Here’s a look at recent news from around Michigan’s innovation hubs:
—Mobile Future recently announced the 12 finalists in its national Mobileys competition honoring innovative mobile apps, products, and services. This year, four Michigan-based companies were among the finalists: Companion, an app developed by University of Michigan students that allows users to keep an eye on family and friends if they head out alone late at night; Pro:Up, an app developed by school counselors in Detroit that matches high school students to educational and career development opportunities; SPLT, a mobile carpool and ride-sharing service that recently relocated from New York City to Detroit after a stint in the Techstars Mobility accelerator; and StartDOT, an app that teaches kids how to write letters and numbers. The finalists are competing for cash prizes, and the winners will be chosen later this week. This is the first time any Michigan company has made it into the finals—let alone four at once, Mobile Future said in an e-mail.

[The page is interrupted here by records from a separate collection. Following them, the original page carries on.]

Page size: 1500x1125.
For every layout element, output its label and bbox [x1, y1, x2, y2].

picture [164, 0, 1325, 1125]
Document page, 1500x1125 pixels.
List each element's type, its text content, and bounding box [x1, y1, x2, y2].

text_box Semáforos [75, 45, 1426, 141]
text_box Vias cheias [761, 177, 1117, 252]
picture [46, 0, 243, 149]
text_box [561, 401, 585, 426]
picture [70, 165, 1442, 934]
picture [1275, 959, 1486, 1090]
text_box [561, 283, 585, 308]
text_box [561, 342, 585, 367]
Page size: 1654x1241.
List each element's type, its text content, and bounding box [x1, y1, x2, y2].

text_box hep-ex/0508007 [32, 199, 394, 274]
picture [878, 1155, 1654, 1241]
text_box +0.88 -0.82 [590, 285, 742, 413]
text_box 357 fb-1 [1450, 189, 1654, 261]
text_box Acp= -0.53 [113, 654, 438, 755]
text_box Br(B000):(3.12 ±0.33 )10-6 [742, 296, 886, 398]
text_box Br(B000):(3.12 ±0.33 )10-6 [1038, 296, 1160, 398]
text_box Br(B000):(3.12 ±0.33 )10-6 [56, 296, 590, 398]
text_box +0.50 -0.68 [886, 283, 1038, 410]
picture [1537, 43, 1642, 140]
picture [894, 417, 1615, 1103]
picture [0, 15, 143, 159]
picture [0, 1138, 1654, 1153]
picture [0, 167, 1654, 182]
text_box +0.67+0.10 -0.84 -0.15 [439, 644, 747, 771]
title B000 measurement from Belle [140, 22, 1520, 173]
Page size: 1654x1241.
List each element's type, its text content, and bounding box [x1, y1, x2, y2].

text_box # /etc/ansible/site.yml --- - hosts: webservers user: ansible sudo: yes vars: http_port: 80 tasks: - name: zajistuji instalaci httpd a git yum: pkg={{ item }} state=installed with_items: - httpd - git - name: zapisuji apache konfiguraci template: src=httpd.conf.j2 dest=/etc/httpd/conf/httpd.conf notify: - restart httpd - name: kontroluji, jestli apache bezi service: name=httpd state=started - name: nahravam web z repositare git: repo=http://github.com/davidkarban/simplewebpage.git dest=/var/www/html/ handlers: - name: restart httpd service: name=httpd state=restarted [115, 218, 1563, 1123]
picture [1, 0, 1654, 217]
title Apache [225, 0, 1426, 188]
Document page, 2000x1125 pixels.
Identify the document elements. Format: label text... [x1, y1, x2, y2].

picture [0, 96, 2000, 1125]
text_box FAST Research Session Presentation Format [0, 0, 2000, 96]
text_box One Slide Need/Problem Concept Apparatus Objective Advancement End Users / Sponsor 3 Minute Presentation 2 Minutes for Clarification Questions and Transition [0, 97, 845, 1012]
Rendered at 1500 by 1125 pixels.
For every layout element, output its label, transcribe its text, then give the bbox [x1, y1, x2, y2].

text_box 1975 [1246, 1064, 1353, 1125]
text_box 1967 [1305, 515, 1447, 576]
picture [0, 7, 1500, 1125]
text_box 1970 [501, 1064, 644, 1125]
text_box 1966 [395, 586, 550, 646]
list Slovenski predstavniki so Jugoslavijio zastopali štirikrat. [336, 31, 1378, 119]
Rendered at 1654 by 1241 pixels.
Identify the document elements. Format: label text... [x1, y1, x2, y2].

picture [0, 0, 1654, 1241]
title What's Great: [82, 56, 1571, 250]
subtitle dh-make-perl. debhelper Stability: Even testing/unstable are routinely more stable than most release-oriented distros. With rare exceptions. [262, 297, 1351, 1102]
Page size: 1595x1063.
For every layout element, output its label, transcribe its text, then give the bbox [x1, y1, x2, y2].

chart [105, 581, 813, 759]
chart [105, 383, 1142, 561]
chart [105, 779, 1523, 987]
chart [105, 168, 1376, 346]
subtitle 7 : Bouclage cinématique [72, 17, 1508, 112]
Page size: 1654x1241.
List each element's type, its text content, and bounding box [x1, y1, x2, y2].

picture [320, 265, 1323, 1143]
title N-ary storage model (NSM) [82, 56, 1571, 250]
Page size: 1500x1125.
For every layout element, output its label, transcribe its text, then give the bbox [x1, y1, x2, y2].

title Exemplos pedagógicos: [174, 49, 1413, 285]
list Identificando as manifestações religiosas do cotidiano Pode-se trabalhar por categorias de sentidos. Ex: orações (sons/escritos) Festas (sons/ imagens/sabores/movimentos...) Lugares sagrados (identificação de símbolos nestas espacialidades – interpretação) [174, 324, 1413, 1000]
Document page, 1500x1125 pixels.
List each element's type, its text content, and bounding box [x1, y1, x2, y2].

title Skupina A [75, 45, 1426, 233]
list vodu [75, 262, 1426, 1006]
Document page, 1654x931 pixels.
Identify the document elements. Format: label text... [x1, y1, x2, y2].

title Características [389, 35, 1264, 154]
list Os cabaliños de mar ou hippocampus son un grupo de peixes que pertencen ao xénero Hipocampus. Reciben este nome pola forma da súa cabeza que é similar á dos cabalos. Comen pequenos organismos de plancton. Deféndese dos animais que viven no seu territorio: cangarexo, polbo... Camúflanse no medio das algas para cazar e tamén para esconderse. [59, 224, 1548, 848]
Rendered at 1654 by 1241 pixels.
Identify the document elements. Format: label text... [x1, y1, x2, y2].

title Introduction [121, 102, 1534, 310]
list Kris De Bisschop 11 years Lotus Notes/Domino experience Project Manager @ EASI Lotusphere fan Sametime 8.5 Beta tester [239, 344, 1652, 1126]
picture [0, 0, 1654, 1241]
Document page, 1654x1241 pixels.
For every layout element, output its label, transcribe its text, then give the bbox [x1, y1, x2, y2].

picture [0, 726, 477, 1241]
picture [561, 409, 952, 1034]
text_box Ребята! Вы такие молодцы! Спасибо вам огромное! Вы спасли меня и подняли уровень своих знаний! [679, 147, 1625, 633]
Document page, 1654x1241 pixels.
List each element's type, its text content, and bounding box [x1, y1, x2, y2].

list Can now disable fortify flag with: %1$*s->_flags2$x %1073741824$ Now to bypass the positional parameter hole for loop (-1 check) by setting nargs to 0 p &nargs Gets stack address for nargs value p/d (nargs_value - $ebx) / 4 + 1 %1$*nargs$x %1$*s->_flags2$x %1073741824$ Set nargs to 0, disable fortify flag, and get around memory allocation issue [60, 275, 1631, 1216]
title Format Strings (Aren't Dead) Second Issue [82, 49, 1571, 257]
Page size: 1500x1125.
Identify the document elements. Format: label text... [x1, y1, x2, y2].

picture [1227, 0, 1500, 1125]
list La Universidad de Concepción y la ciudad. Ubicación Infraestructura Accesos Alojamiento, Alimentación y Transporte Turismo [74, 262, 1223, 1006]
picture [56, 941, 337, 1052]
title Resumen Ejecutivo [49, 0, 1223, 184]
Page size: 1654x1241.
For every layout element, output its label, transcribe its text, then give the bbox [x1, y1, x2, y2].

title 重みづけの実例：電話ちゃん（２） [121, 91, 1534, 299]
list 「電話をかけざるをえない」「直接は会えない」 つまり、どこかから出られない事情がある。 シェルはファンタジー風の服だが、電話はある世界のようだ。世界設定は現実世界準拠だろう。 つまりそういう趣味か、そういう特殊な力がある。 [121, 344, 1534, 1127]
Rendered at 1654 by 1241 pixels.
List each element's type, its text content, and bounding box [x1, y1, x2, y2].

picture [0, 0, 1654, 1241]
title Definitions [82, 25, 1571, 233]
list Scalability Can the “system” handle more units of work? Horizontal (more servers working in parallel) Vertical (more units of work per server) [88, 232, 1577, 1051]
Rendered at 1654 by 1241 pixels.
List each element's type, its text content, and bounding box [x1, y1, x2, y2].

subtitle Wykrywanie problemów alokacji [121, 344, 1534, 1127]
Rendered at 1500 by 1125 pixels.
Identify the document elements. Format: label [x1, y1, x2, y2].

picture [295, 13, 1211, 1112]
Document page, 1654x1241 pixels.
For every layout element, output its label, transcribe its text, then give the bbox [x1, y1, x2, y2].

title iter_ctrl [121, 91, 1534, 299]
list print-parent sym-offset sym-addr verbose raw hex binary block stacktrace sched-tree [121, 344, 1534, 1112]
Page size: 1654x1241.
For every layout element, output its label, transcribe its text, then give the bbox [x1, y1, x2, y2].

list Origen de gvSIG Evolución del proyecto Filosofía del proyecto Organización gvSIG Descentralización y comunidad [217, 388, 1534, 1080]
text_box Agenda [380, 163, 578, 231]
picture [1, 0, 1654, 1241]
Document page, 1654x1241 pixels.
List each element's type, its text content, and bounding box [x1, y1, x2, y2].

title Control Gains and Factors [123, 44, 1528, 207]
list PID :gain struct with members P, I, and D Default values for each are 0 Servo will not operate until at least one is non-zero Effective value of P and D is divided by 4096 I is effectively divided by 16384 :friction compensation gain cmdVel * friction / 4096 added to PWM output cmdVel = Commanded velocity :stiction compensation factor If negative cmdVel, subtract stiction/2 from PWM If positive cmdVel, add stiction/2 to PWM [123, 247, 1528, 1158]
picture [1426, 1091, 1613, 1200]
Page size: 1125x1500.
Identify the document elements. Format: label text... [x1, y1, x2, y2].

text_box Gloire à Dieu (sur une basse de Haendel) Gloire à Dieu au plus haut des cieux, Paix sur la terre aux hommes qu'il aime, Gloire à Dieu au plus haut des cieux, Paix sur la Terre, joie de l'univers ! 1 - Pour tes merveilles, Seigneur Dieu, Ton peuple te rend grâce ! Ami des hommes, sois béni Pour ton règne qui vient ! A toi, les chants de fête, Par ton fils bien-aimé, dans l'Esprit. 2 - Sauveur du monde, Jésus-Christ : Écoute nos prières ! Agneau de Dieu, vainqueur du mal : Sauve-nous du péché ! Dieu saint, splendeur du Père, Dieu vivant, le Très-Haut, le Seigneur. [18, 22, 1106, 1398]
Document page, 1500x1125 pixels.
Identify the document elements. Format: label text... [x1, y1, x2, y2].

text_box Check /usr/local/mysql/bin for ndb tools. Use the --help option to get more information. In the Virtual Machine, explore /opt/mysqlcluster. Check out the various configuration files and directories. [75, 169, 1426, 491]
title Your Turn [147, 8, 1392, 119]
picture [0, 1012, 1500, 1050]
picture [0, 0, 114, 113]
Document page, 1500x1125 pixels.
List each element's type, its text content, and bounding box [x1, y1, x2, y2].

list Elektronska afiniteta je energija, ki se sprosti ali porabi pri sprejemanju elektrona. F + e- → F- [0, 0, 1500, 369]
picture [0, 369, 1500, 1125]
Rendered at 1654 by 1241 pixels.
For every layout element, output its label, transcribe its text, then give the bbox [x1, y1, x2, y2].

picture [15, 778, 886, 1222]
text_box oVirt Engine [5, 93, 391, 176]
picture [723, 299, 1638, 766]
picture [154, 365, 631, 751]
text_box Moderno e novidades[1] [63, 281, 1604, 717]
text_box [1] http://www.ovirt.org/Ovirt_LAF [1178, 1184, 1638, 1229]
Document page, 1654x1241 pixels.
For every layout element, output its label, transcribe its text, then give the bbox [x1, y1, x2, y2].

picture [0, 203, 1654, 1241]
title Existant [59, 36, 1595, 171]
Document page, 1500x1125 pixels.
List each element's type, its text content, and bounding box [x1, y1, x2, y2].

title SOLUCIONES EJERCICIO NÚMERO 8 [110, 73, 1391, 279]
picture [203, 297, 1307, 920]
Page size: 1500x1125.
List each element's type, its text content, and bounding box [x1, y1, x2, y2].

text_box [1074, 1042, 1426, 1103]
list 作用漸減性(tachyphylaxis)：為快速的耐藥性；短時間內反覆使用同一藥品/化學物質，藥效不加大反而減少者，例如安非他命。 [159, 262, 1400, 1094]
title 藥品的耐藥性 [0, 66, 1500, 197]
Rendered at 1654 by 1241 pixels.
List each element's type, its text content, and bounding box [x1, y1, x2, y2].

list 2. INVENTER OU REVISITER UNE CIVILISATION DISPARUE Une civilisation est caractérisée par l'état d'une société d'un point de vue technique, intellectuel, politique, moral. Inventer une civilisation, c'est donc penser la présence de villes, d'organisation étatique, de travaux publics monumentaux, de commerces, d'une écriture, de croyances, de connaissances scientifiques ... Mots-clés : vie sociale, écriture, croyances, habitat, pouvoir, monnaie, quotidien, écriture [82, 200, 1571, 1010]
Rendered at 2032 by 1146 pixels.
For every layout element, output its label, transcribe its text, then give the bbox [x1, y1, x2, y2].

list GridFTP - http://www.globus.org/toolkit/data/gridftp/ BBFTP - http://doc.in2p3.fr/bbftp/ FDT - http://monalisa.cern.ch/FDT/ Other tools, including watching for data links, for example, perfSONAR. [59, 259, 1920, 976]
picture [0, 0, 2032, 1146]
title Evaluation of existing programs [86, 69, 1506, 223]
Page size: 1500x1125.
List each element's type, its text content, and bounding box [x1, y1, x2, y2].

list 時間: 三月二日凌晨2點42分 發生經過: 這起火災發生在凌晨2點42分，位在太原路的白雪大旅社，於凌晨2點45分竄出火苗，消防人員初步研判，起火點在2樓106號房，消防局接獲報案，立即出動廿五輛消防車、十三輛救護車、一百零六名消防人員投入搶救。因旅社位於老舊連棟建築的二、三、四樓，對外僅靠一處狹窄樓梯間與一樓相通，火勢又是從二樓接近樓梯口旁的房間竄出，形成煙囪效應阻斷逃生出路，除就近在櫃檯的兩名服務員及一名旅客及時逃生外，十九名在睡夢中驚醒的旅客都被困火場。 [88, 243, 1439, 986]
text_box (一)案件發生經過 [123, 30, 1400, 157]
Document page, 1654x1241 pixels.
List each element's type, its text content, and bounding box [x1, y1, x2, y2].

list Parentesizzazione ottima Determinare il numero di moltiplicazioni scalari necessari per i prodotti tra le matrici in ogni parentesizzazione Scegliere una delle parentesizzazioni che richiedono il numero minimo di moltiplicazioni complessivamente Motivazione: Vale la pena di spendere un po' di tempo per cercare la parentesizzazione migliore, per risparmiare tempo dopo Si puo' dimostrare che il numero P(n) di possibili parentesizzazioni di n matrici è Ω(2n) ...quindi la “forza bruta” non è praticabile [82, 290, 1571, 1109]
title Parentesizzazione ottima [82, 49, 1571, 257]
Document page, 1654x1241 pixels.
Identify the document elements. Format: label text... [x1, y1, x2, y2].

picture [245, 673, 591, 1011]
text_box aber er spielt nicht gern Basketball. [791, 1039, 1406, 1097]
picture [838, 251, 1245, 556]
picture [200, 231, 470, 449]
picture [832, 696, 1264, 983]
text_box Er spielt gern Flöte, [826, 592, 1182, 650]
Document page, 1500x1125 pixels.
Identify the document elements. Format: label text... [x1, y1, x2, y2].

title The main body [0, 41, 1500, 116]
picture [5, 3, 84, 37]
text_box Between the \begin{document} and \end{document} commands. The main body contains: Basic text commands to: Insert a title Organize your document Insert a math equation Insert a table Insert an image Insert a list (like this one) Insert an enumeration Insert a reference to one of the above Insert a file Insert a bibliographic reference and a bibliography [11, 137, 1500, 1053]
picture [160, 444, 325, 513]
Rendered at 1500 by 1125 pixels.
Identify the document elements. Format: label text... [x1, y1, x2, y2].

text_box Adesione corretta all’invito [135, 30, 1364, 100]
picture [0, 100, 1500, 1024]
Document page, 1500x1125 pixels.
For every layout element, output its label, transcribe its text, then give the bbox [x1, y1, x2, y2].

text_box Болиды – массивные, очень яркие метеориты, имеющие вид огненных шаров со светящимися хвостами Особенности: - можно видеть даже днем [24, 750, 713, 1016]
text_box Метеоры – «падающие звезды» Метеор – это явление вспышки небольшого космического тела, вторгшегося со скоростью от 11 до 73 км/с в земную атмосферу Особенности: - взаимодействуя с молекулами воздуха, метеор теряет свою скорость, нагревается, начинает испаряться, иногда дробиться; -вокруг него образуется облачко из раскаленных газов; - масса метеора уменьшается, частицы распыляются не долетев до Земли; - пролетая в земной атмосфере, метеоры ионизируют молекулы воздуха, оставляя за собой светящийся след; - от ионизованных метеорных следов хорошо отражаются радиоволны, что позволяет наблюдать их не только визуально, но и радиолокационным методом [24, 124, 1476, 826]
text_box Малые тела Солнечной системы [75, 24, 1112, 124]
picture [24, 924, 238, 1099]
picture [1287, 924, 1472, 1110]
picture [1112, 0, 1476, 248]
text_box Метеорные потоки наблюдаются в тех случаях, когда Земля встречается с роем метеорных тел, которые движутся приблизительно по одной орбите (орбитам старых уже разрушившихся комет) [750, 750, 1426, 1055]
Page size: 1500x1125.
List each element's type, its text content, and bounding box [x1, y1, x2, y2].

—LLamasoft, the Ann Arbor-based supply chain software company, announced earlier this month that it has acquired Barloworld‘s supply chain software division. The acquisition does not include Barloworld’s operations in South Africa or the United Arab Emirates, where the two companies will now work in partnership. Barloworld is known for its CAST and OPTIMIZA products, which aim to help users meet cost, revenue, and capital efficiency goals and increase customer loyalty.
—On Nov. 5, 22 young women converged on Wayne State University’s campus to take part in Young Entrepreneurs Academy (YEA!), a 30-week program intended to take participants from novice entrepreneur to startup CEO. The middle- and high-school students will learn how to develop business ideas, write business plans, pitch investors, and run their own fully formed companies. Unlike other YEA! programs across the country, this one focuses solely on female students and is sponsored in part by the Greater Detroit chapter of the National Association of Women Business Owners.
—The Michigan Economic Development Corporation (MEDC) has designated a new satellite SmartZone, in partnership with the Grand Rapids SmartZone, for the Holland area of West Michigan. SmartZones are geographic locations where technology-based firms, entrepreneurs, and researchers are encouraged by the MEDC to locate so they can take advantage of resources to help them grow. The designation allows the community to use tax increment financing to collect 50 percent of any increase in property tax value due and invest it back into tech-based businesses; a satellite SmartZone is created with an existing SmartZone to spur regional collaboration. Michigan State University, which maintains the 138,000-square-foot MSU Bioeconomy Institute in Holland, will serve as the university research partner for the new SmartZone.
—Rubicon Genomics, the U-M life sciences spinout based in Ann Arbor, has inked an agreement with Eurofins Scientific to distribute its DNA library preparation products in the United States. Eurofins is a global company specializing in bio-analysis and genomics testing, and it has a large U.S. customer base, the company said in a press release. “Eurofins selectively distributes products to its customers for use in their own laboratories, and we view their decision to distribute our kits as another confirmation of the value of our enabling technologies,” said Jim Koziarz, CEO of Rubicon Genomics.
—Cable provider Comcast is hiring 400 people in Michigan, and available jobs include IT and other technical positions. The hiring push is part of a $300 million investment Comcast is planning to beef up some of its offerings, including a new mobile app that lets customers view the status of their repair technician. The company currently has 4,300 employees in the state.